He said, “Kid, we only got one question: have you ever been arrested?”Arlo Guthrie, from Alice’s Restaurant
Brian is desperately trying to get a plan set up for tomorrow morning. This is important because some people are willing to risk arrest, and some people really don’t want to go to jail. There is a show of hands of those people who are willing to be arrested: Mike the guitarist, Mike who is the guy with all the buttons on his hat, Sharon, Brian, Dennis, and Ray. I don’t raise my hand. Somebody says that not many people are volunteering to do anything. That bothers me. I want to help, but I’m not interested in leaping into the unknown.
Nothing is really decided except that we will carry signs that look like tombstones to remember the kids killed by drones in Afghanistan and Pakistan and wherever. There is a kind of ritual that has been established between the cops and the protestors at Creech AFB: they know we will break the law, but they never know exactly where or when. The police allow us to block the entrance to the Air Force Base very briefly. They give us five minutes before they start arresting people. Everybody knows the rules of the game. Nobody likes surprises.
I told my family before I left for Creech that I had no intention of getting arrested. It didn’t make sense. I was doing volunteer work in Milwaukee, and I couldn’t do it if I was incarcerated. If I got busted at Creech for my opposition to war, it would not help the people who depend on me back home. I give rides to Syrian refugees so that they can get to their ESL classes. I teach a citizenship class. I visit the boys in the psych. ward at the local VA hospital. If I’m in the tank, I can’t do those things.
Dawn breaks. Nevada has beautiful sunrises. I stumble out of my tent, shave in a haphazard way. I grab a sign. I wander over to the far side of the state highway. It’s cold. I’m only wearing a t-shirt, but it says that we support our troops. I need that shirt. It reminds me of my son, Hans, and of his suffering from the war in Iraq. When I wear the shirt, I suffer with my son. I live with him.
We stood in the cold at the sidelines. Joseba talked with me as the sun rose and my spirits lifted. The wind blew as Joseba and I stood by the fence at the entrance to the air force base. Joseba talked to me about his life as a Basque. We talked about the anniversary of the bombing of Guernica (of Picasso fame). I told Joseba about how my wife’s family fled before the Russian cannons in Silesia at the end of WWII. We talked about war. We talked about how it doesn’t make any sense at all.
Show time! The sun is up. We have to decide if we want to block the road to the base, and for how long. At about 6:30 AM we go into the street. A car tries to push Dennis out of the way. A cop beats on the window of the car, and he makes it clear to the driver that shoving a protestor is not cool. We stand at the entrance to the base and hold our signs.

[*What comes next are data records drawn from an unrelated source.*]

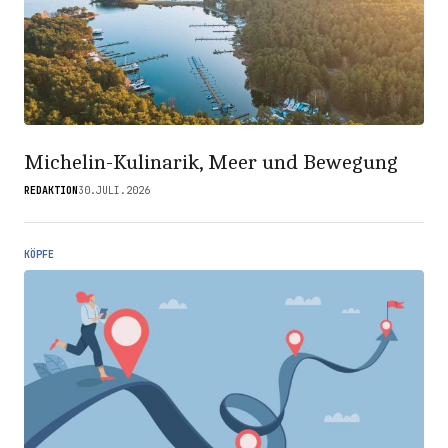
Michelin-Kulinarik, Meer und Bewegung
REDAKTION
30.JULI.2026
KÖPFE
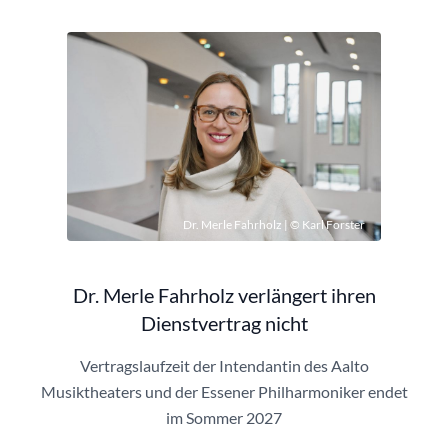
Dr. Merle Fahrholz | © Karl Forster
Dr. Merle Fahrholz verlängert ihren
Dienstvertrag nicht
Vertragslaufzeit der Intendantin des Aalto
Musiktheaters und der Essener Philharmoniker endet
im Sommer 2027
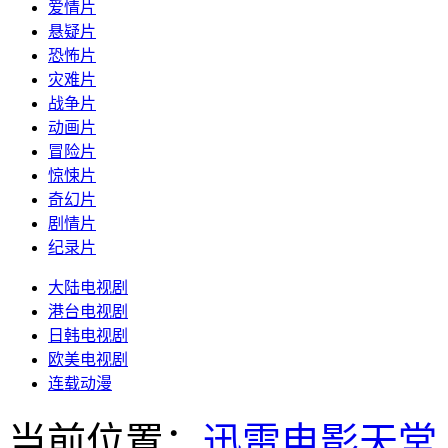
爱情片
悬疑片
恐怖片
灾难片
战争片
动画片
冒险片
惊悚片
奇幻片
剧情片
纪录片
大陆电视剧
港台电视剧
日韩电视剧
欧美电视剧
连载动漫
当前位置：
迅雷电影天堂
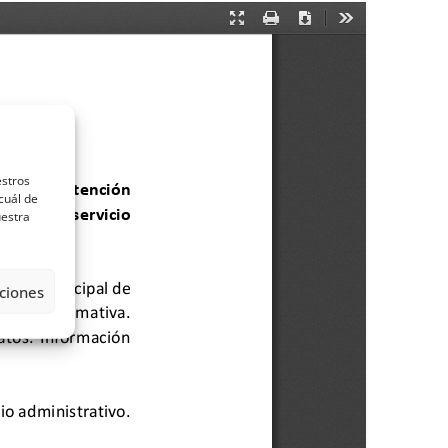
estros
cuál de
uestra
ciones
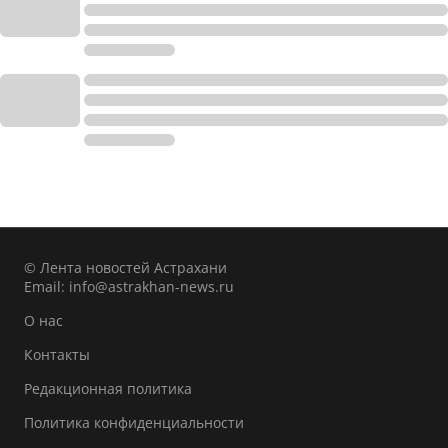
© Лента новостей Астрахани
Email:
info@astrakhan-news.ru
О нас
Контакты
Редакционная политика
Политика конфиденциальности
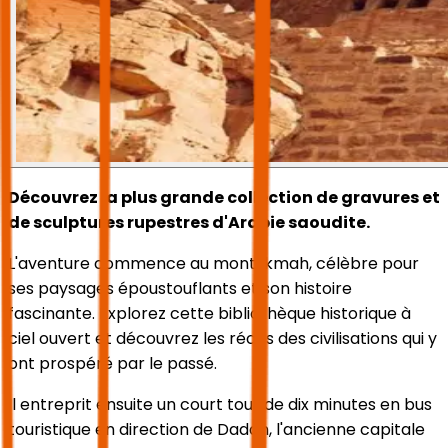
Découvrez la plus grande collection de gravures et
de sculptures rupestres d'Arabie saoudite.
L'aventure commence au mont Ikmah, célèbre pour
ses paysages époustouflants et son histoire
fascinante. Explorez cette bibliothèque historique à
ciel ouvert et découvrez les récits des civilisations qui y
ont prospéré par le passé.
Il entreprit ensuite un court tour de dix minutes en bus
touristique en direction de Dadan, l'ancienne capitale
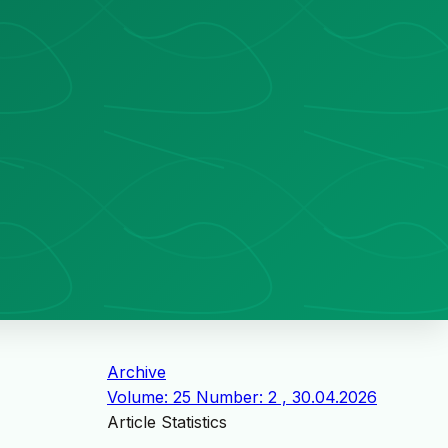
Archive
Volume: 25 Number: 2 , 30.04.2026
Article Statistics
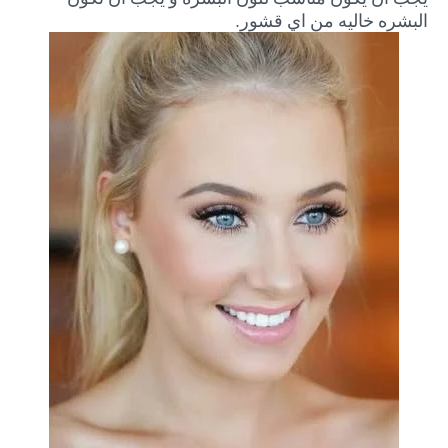
البشره خاليه من اي قشور.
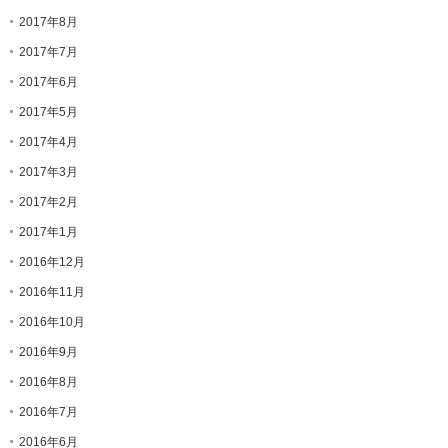
2017年8月
2017年7月
2017年6月
2017年5月
2017年4月
2017年3月
2017年2月
2017年1月
2016年12月
2016年11月
2016年10月
2016年9月
2016年8月
2016年7月
2016年6月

Power speaks. The boys in uniform explain to us clearly and patiently that we would be arrested. A sergeant from the police announces over the PA that we have five minutes to get our shit together. He uses other words, but the meaning is obvious.
Five minutes can be long time. Or maybe not. For me, the five minutes in the street was an eternity. Suddenly, it was time
I had no intention of getting arrested. I thought it was stupid. Maybe it is. In the last five minutes I wrestled with this
Ray stood next to me. He turned to me, grabbed my hand, and said, “Frank, I’m glad that you’re here.”
Time stopped. I said to myself, “Fuck this. I can’t leave his guy. I will stay here.”
The cops came. They took Dennis. They took Brian. They took Ray.
They took me.
“You are under arrest. Put your hands behind your back!”
Two cops escorted me from the street. They were professional and they were respectful.
I told them, “I know you are only doing your job.”
One cop told me, ” Hey, it’s all about freedom of speech. You know what I’m saying?”
I told him, “Yeah, I guess I know now.”